Regime sancionatório arrisca saúde das instituições
E este problema agudiza-se quando se trata de contravenções. Para lá do agravamento substancial das multas previsto no diploma, prevê-se ainda que haja lugar à Divulgação das Decisões do BdM, mesmo quando impugnadas judicialmente e estando em curso os trâmites legais. Para Lara Santos, isso pode comportar danos reputacionais às instituições visadas “porque, entretanto, os media noticiosos já publicaram as decisões que poderão prejudicar os bancos”, alertou, propondo que “tal publicação só seja possível quando o caso tenha transitado em julgado ou a instituição visada não tenha contestado”.

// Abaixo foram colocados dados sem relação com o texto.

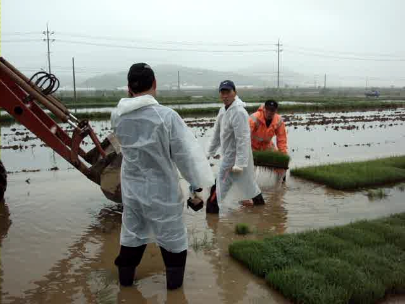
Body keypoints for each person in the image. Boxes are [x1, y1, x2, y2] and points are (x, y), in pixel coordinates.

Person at [111, 63, 214, 289]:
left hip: (132, 190)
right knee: (173, 239)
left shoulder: (117, 116)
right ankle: (174, 292)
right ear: (155, 83)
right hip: (162, 192)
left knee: (132, 235)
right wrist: (195, 188)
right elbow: (186, 158)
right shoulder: (166, 117)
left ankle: (125, 286)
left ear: (128, 87)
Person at [206, 80, 263, 211]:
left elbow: (243, 138)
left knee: (215, 195)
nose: (225, 96)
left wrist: (240, 164)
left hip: (233, 162)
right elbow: (216, 134)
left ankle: (212, 220)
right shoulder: (223, 110)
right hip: (229, 159)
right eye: (222, 92)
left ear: (235, 93)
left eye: (228, 92)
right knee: (250, 188)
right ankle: (263, 213)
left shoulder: (238, 112)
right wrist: (208, 153)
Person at [249, 99, 288, 181]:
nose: (269, 112)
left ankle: (280, 186)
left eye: (272, 110)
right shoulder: (254, 117)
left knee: (280, 164)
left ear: (276, 111)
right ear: (264, 109)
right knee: (249, 167)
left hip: (267, 146)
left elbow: (282, 140)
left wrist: (284, 157)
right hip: (252, 146)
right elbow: (245, 136)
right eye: (268, 109)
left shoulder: (279, 120)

A esse propósito, Anselmo Samussone confessou recear pela saúde das instituições financeiras objecto de sanções: “O regime sancionatório parece não muito bem porque é bastante mais gravoso do que o regime que já temos, e, olhando para o lado das instituições, impõe sacrifícios muitas vezes inaceitáveis para quem está a trabalhar em condições extremamente difíceis”, declarou, referindo que “lapsos são normais”.

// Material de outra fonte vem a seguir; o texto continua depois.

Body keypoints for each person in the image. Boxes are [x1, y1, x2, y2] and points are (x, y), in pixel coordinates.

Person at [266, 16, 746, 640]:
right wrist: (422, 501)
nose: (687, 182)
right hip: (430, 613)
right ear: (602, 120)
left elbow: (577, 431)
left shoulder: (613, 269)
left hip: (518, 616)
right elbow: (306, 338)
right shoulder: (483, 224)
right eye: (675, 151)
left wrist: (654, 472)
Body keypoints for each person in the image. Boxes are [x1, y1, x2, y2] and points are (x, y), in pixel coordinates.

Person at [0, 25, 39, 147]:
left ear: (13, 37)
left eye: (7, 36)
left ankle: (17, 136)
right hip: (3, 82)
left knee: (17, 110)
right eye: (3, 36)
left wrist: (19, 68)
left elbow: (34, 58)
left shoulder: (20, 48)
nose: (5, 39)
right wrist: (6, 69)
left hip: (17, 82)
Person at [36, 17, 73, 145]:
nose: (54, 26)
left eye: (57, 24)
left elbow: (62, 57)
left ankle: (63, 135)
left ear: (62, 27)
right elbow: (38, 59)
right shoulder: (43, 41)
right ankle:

“O que se espera é que, para termos uma lei equilibrada, outros intervenientes, eventualmente os interessados, também dêem o seu contributo. Porque o que temos é uma visão do regulador”
Para Timbane, a questão das penalizações impostas pelo BdM, para lá de não implicar a obrigatoriedade de uma justificação atempada face à contestação das suas decisões, é ainda agravada pelas debilidades próprias do sistema de Justiça nacional: “Há decisões que são contestadas nos tribunais judiciais e nos tribunais administrativos, pelo que deveria haver uma especificidade, uma capacidade técnica [para avaliar estas situações] do lado dos tribunais que não existe actualmente. Devia haver mais rapidez na apreciação destas questões, mas isso não é possível por falta de competências específicas nos tribunais”, afirmou.

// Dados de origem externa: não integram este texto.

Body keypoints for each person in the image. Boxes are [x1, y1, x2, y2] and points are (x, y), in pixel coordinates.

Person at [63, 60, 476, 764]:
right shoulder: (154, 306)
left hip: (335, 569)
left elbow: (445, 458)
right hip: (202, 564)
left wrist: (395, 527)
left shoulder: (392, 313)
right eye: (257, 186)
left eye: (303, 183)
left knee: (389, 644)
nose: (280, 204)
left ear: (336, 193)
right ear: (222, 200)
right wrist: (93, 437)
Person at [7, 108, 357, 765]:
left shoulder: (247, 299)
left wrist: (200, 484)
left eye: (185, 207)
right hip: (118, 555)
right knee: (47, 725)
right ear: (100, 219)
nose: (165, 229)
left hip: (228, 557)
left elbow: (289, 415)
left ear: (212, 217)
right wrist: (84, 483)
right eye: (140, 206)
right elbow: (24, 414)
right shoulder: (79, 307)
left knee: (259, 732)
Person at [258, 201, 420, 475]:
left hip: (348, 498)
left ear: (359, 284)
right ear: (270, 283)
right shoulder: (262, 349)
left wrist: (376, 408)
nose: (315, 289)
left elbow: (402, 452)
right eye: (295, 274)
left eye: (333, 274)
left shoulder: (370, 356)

O jurista reputou de “importante esta questão do controlo pelos tribunais das decisões do regulador, porque vêem-se [no anteprojecto da Lei das IC e SF] competências excessivas da parte do regulador, e a lei tem o poder de proteger o sistema financeiro também perante quem toma essas decisões”, disse.
Ignorados contributos dos privados
Na óptica dos oradores, o anteprojecto legislativo carece de equilíbrio, o qual poderia ter sido alcançado, disse Samussone, caso o autor tivesse atentado aos contributos da CTA e da Associação Moçambicana de Bancos (AMB). Luís Magaço garantiu que a AMB já tinha remetido os seus subsídios ao legislador “logo em Dezembro de 2017, e a CTA apresentou a sua visão em Abril de 2018”. Uns e outra, todavia, não tiveram qualquer expressão no documento agora em apreciação. Omissão que, segundo, Magaço, é recorrente.
Para Anselmo Samussone, no entanto, “o que se espera é que, para termos uma lei equilibrada, outros intervenientes, eventualmente os interessados, também dêem o seu contributo. Porque o que temos é uma visão do regulador”, declarou, concluindo: “Não seria recomendável aprovar a lei sem um parecer muito específico da AMB”.